Is trying to predict the impact of future technologies a sensible use of anyone’s time?
It is, but only if you do so in the certainty that your best guess will most likely be wrong. The true value of the exercise lies in considering the full range of possibilities, minimising one’s exposure to the most extreme of the negative ones (the black swans) and at least having thought about whatever future does come to pass.
Sometimes, the future comes later than expected.
Amazingly, it is now 22 years since Edinburgh University’s Roslin Institute announced the birth of the world’s first cloned mammal – Dolly the sheep. UnHerd has a member of staff (uncloned, we think) who was born later than that.
For a few years around the millennium, the news was full of cloning stories – many of them anticipating the application of the technology to human beings. And yet, as of 2018, no human clone has ever been born (not to the best of our knowledge, anyway). In a fascinating, if somewhat horrifying, report for MIT Technology Review, Antonio Regalado explains why.
It’s not that the technology hasn’t made progress. Several other mammalian species have been cloned since 1996, including Barbra Streisand’s pet dog, horses for an entire Argentinian polo team and, just last year, the first primates – a pair of crab-eating macaques at the Chinese Academy of Sciences in Shanghai. (The macaques, named Zhong Zhong and Hua Hua, are pictured above.)
So why no clones of that other primate species, H. sapiens?
“In the basic cloning procedure, like that used to create Dolly the sheep… scientists take an entire adult cell and inject it into an egg that’s been relieved of its own DNA. The resulting embryo is a clone.
“But that process is inefficient. In many animals, only one in 100 cloned embryos ever leads to a live birth. Some embryos expire in the IVF dish. Others wither in the womb. Of those that are born, a few suffer from abnormalities and quickly die.”

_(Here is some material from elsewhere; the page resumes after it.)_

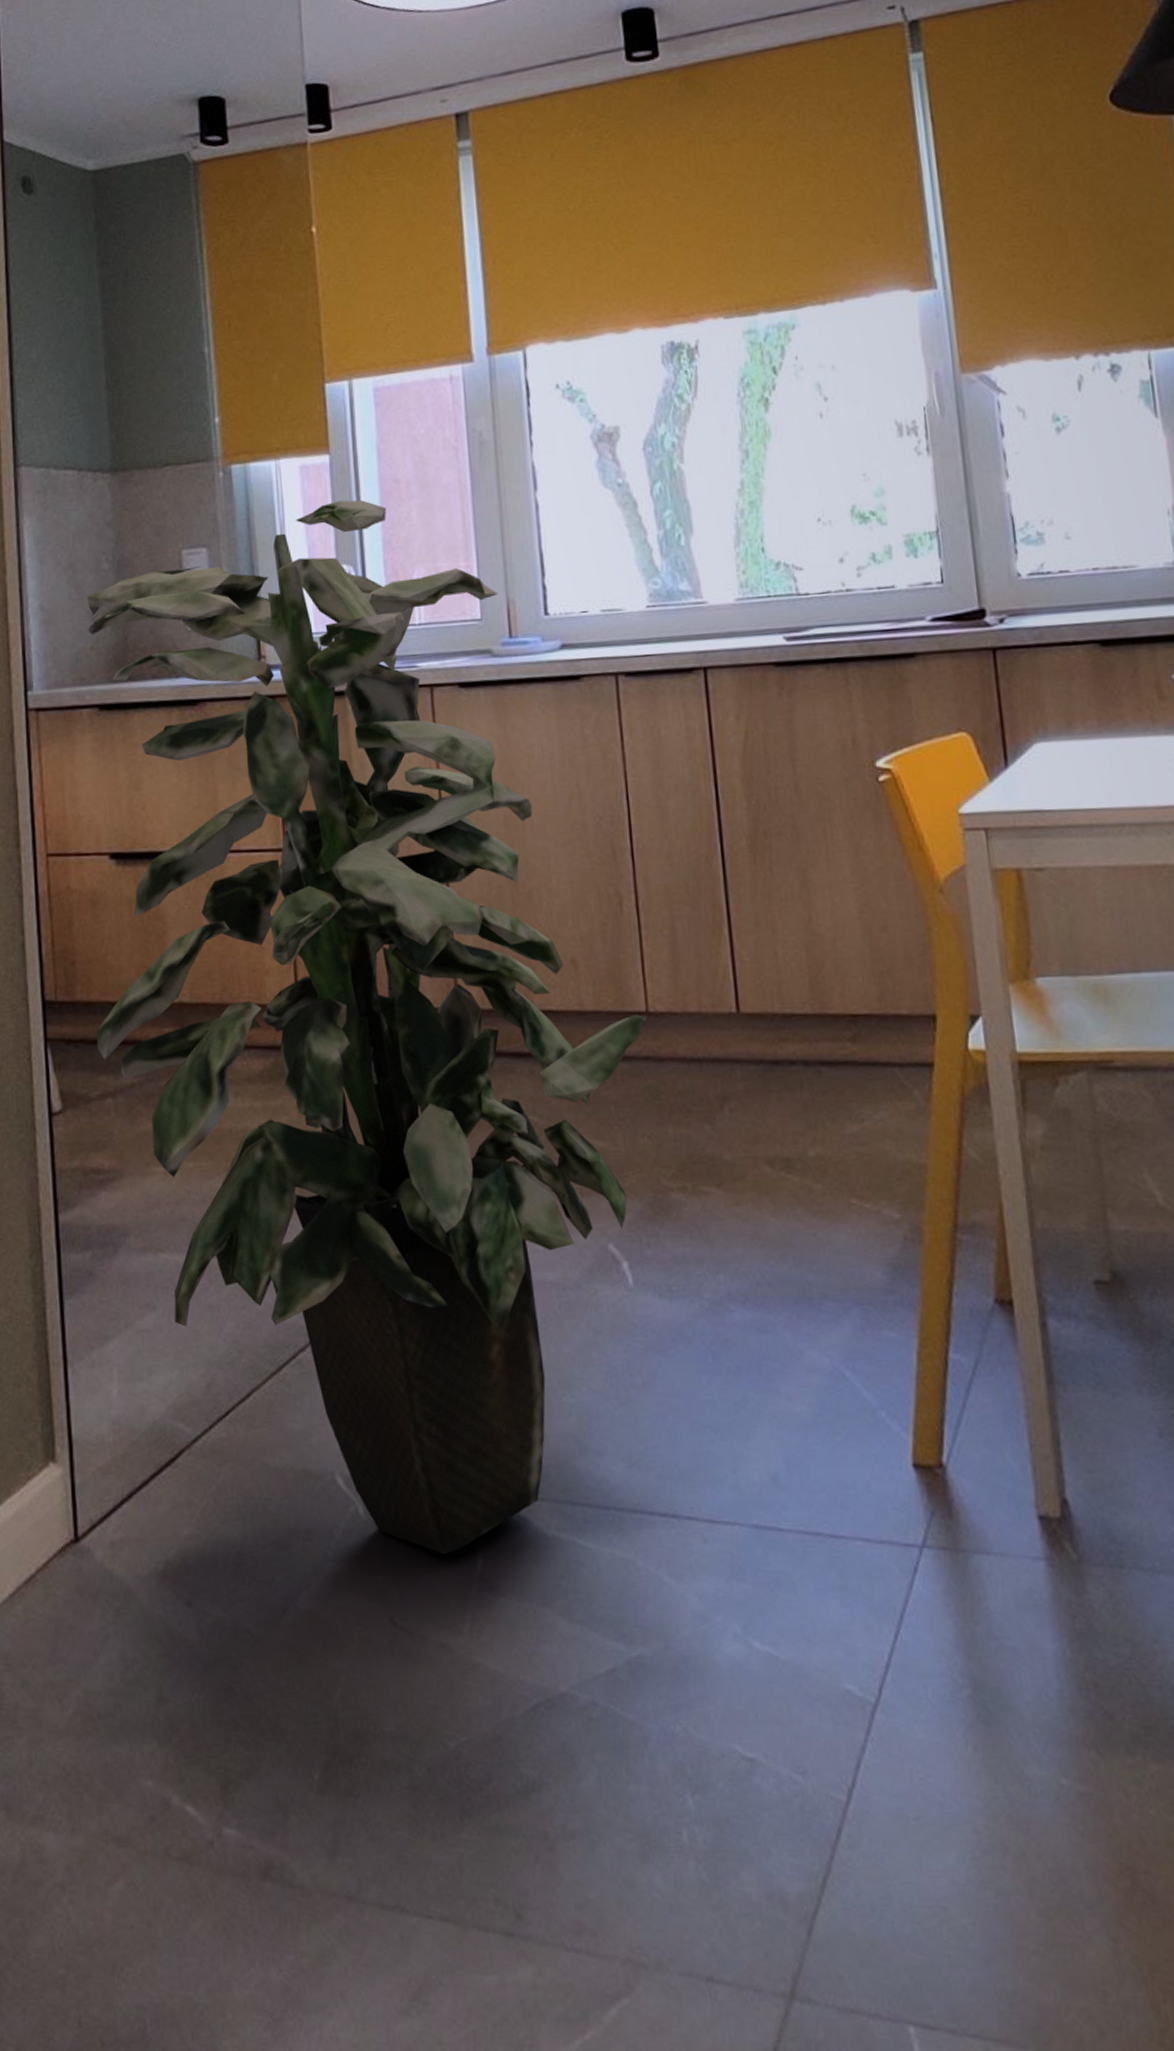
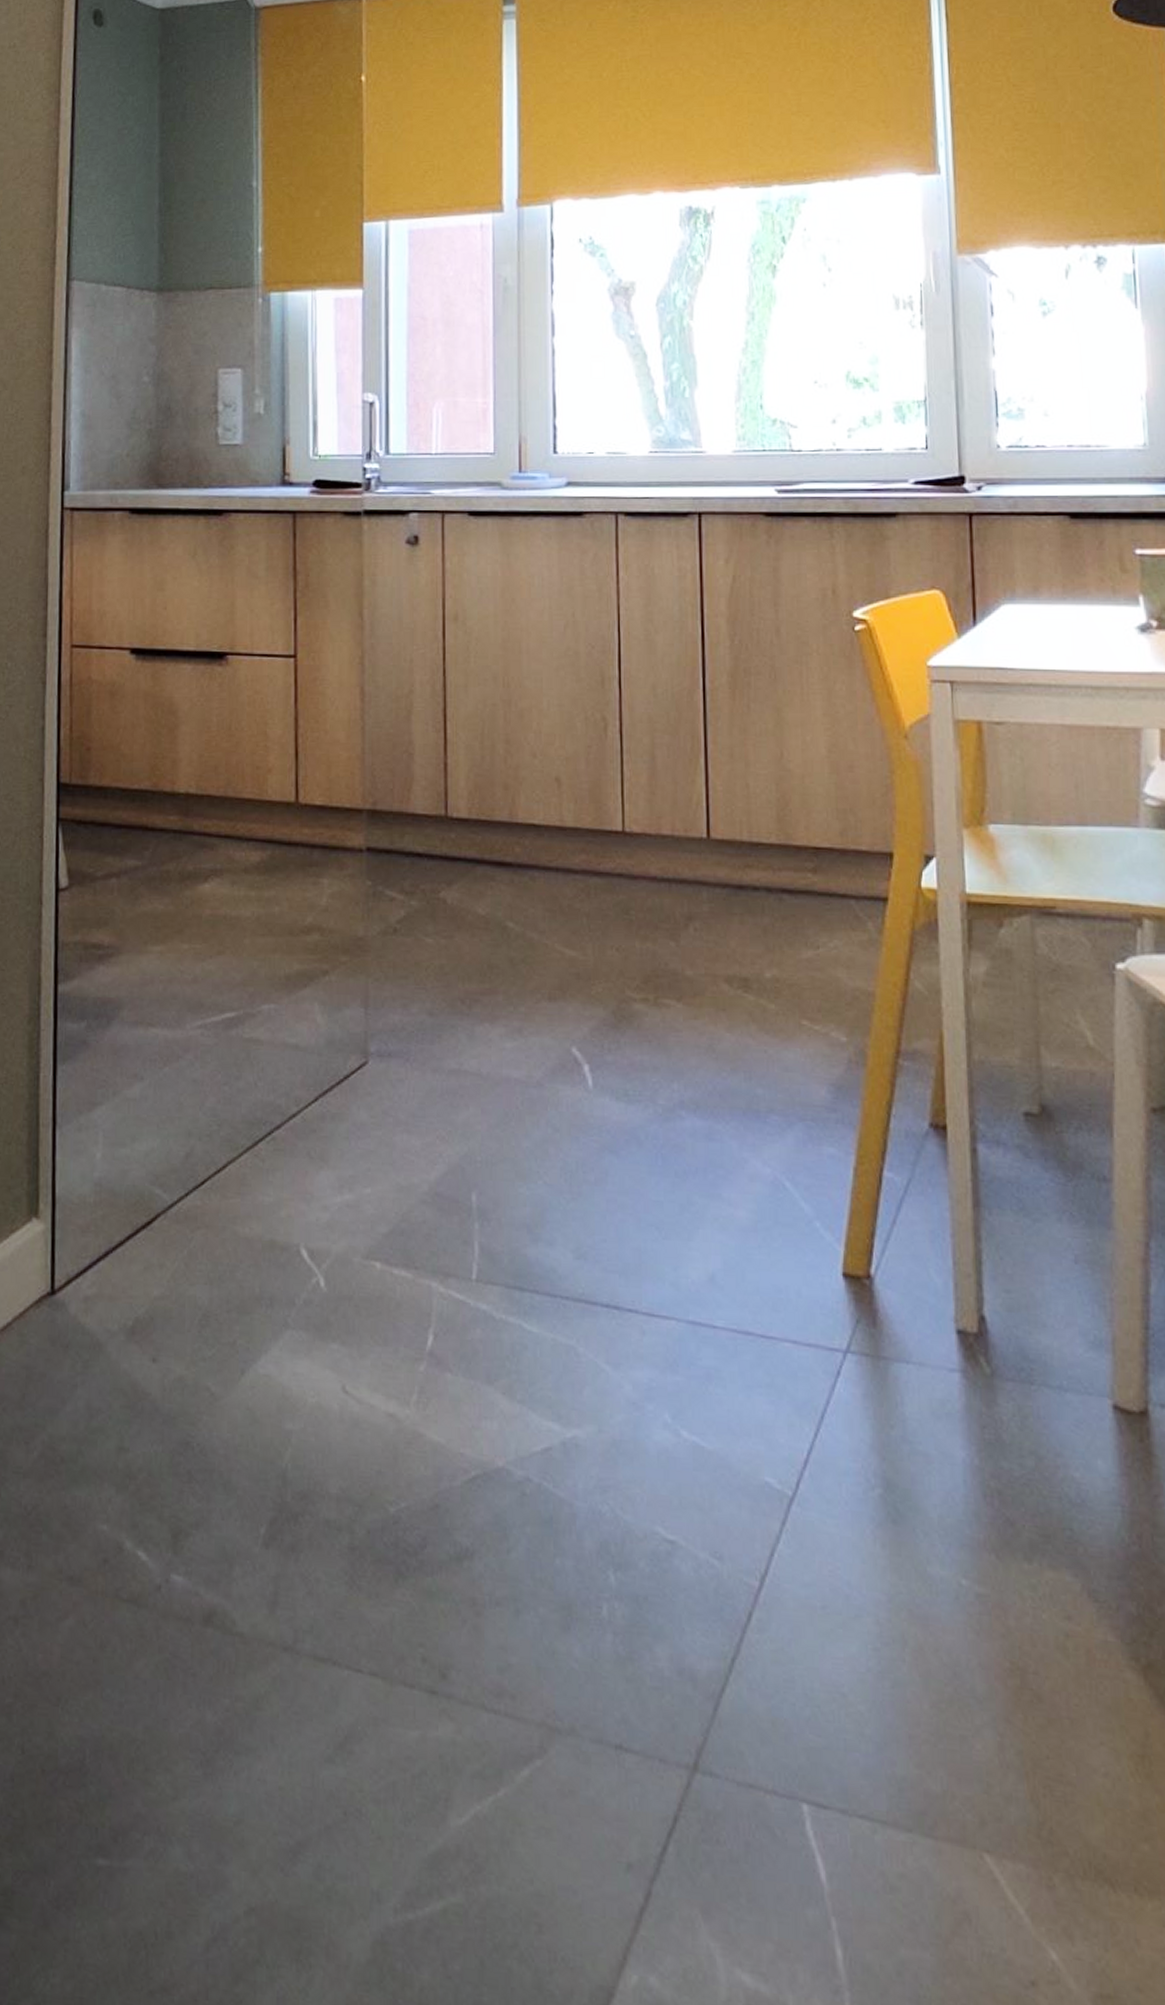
indoor plant: present [86,500,647,1554] -> none [105,333,622,1329]

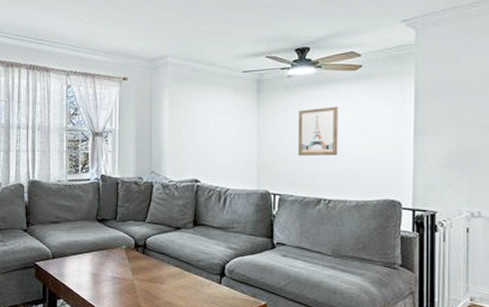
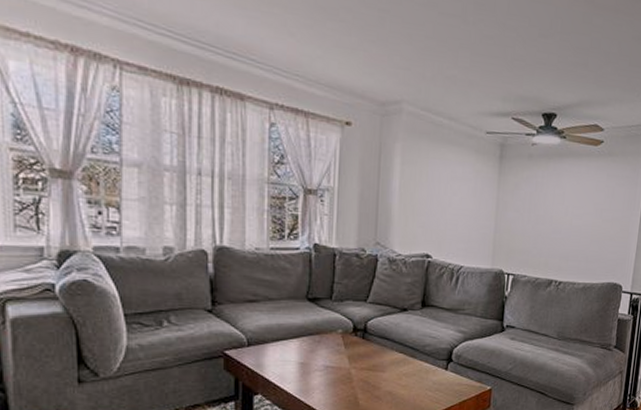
wall art: present [298,106,338,156] -> none [535,182,578,236]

To put it very crudely, cloning requires three basic ingredients – a cell with DNA from the individual to be cloned, an egg (without DNA) and a surrogate mother. The first of those is not in short supply – a skin cell might do. Eggs are much harder to come by, they can be readily harvested from animals, but human cloning requires women willing to donate. That raises all sorts of ethical questions – and the further requirement for surrogate mothers all the more so.